Für die Wirtschaft der Ukraine hatte der russische Angriffskrieg im vergangenen Jahr geradezu verheerende Folgen. Wie die Statistikbehörde am Donnerstag in Kiew bekanntgab, stürzte das Bruttoinlandsprodukt (BIP) um 29,1 Prozent ab. Damit ist der Wirtschaftsleistung des zweitgrößten europäischen Landes (nach Russland) nahezu ein Drittel weggebrochen. Der Einmarsch russischer Streitkräfte sorgte nicht nur für den Tod Zehntausender Menschen und die Vertreibung von Millionen Ukrainern, sondern auch für riesige Schäden in Industrie, Energie-Infrastruktur und Landwirtschaft.
Die Ukraine hat jetzt nur noch einen stark eingeschränkten Zugang zu ihren Häfen am Schwarzen Meer. Diese wiederum sind jedoch extrem wichtig für die Ausfuhr von Getreide und Metallen, die als wichtige Stütze der exportorientierten Wirtschaft des postsowjetischen Landes gelten.
Nach ihrem tiefen Fall könnte die Wirtschaft 2023 nach Einschätzung der Regierung in Kiew um ein Prozent wachsen. Wie es dazu heißt, verbessere sich die Situation in den Bereichen Verkehr, Einzelhandel und Bau.

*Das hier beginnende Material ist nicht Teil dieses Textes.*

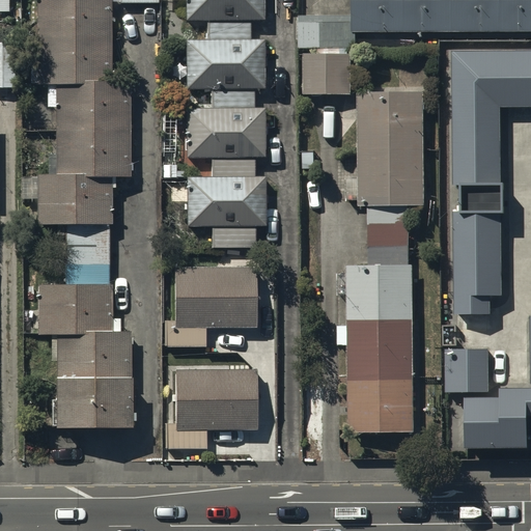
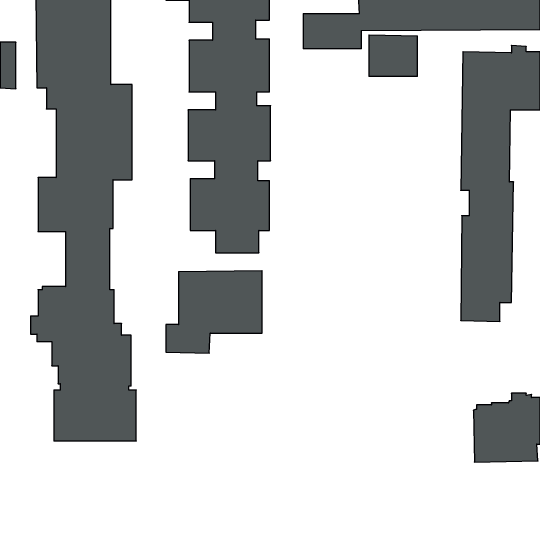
building: [304,53,352,93] -> [369,35,417,76]
building: [337,91,424,431] -> none
building: [446,347,488,392] -> none
building: [164,369,257,448] -> none

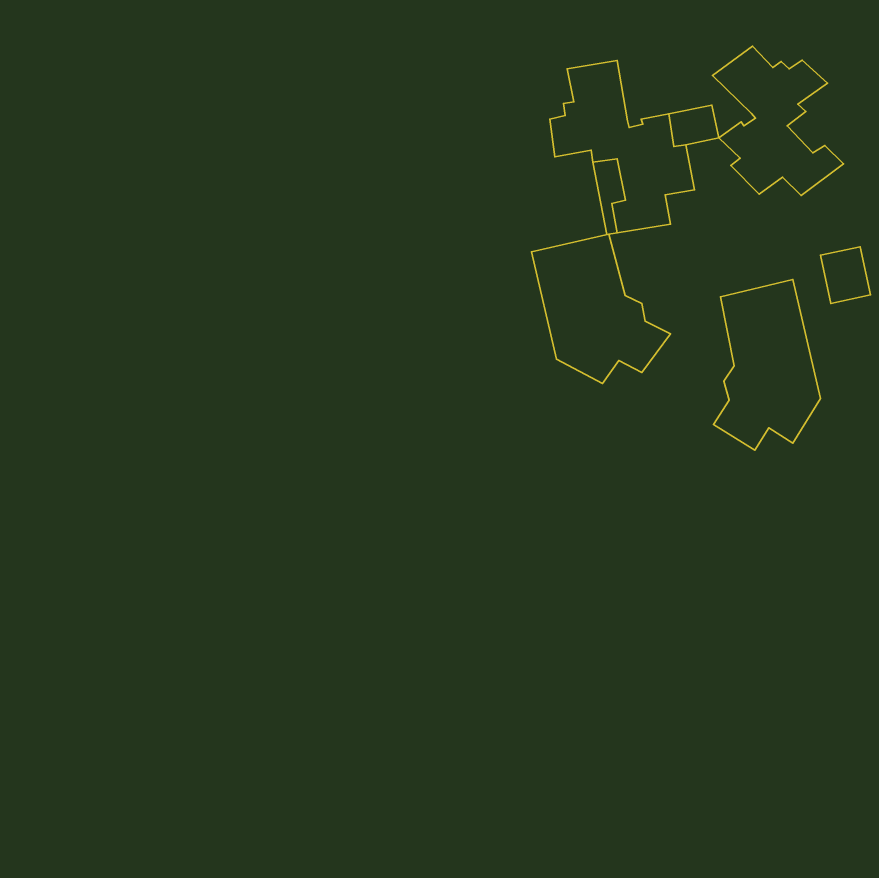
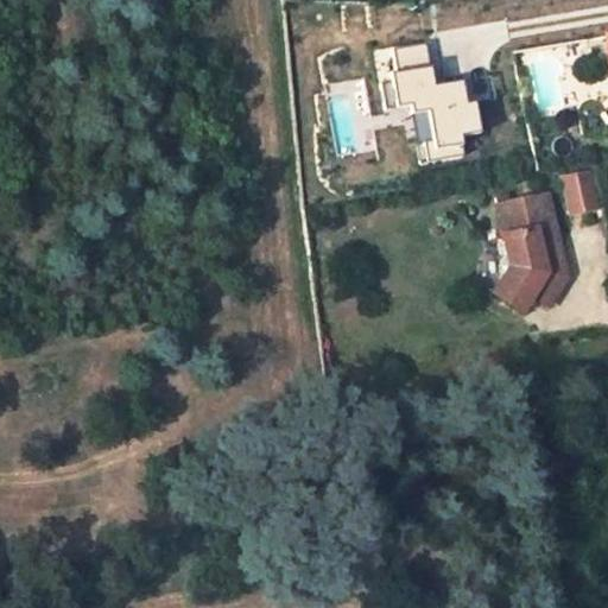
building: [713,46,843,196] -> none
building: [531,234,671,383] -> none

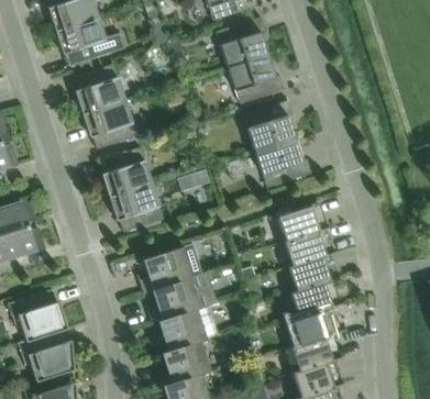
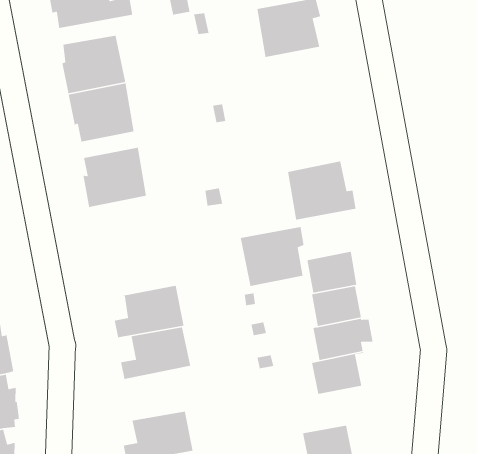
building: [228,55,285,104] -> none
building: [243,101,295,152] -> [240,226,305,287]
building: [109,184,164,233] -> none
building: [154,307,219,355] -> none
building: [291,307,333,347] -> none

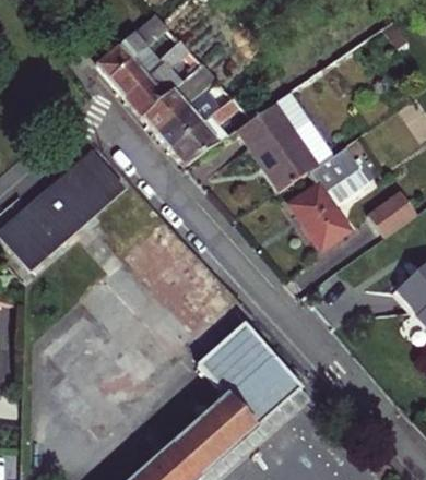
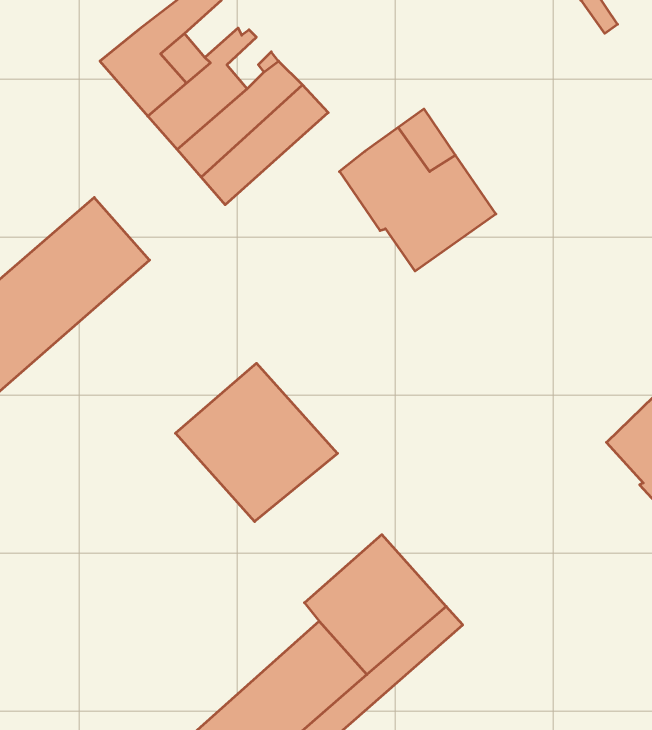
building: [170,95,240,166] -> none
building: [288,147,370,250] -> none
building: [368,191,417,238] -> none
building: [198,323,263,385] -> none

Die Volkswirte des Wiener Instituts für Internationale Wirtschaftsvergleiche (WIIW) sind mit ihrer Prognose etwas optimistischer. Sie rechnen für heuer mit einem BIP-Wachstum von drei Prozent, geben dabei aber zu bedenken, dass der Krieg weiterhin der größte Unsicherheitsfaktor ist. Für die Folgejahre 2024 und 2025 prognostizieren die WIIW-Konjunkturexperten ein BIP-Plus von je acht Prozent.
Deutlich weniger Getreide und Stahl
Bisher musste die Ukraine dem Krieg jedenfalls auch einen hohen wirtschaftlichen Tribut zollen. So hatte das Wirtschaftsministerium in Kiew kürzlich mitgeteilt, dass der Export 2022 gegenüber dem Jahr davor um 35 Prozent und das Volumen dabei um 38,4 Prozent zurückgegangen seien.
Die ukrainische Getreideernte schrumpfte aufgrund der Invasion Russlands auf 53 Millionen Tonnen (nach einem Rekord von 86 Millionen Tonnen im Jahr 2021). Der Krieg hat aber auch den Metall- und Stahlsektor als weiteren Schlüsselzweig der ukrainischen Wirtschaft schwer in Mitleidenschaft gezogen. Die Stahlerzeugung brach drastisch - um fast 71 Prozent - ein, da die russische Armee mehrere große Produktionsstandorte entweder zerstörte oder besetzte.
Dem nicht genug leiden Bevölkerung und Wirtschaft ebenfalls kriegsbedingt unter einer massiven Teuerung. Das WIIW schätzt, dass sich die Inflationsrate 2022 auf 20,2 Prozent belief. Für heuer rechnet das Institut mit einem leichten Rückgang der Rate auf 16 Prozent. (kle/ag.)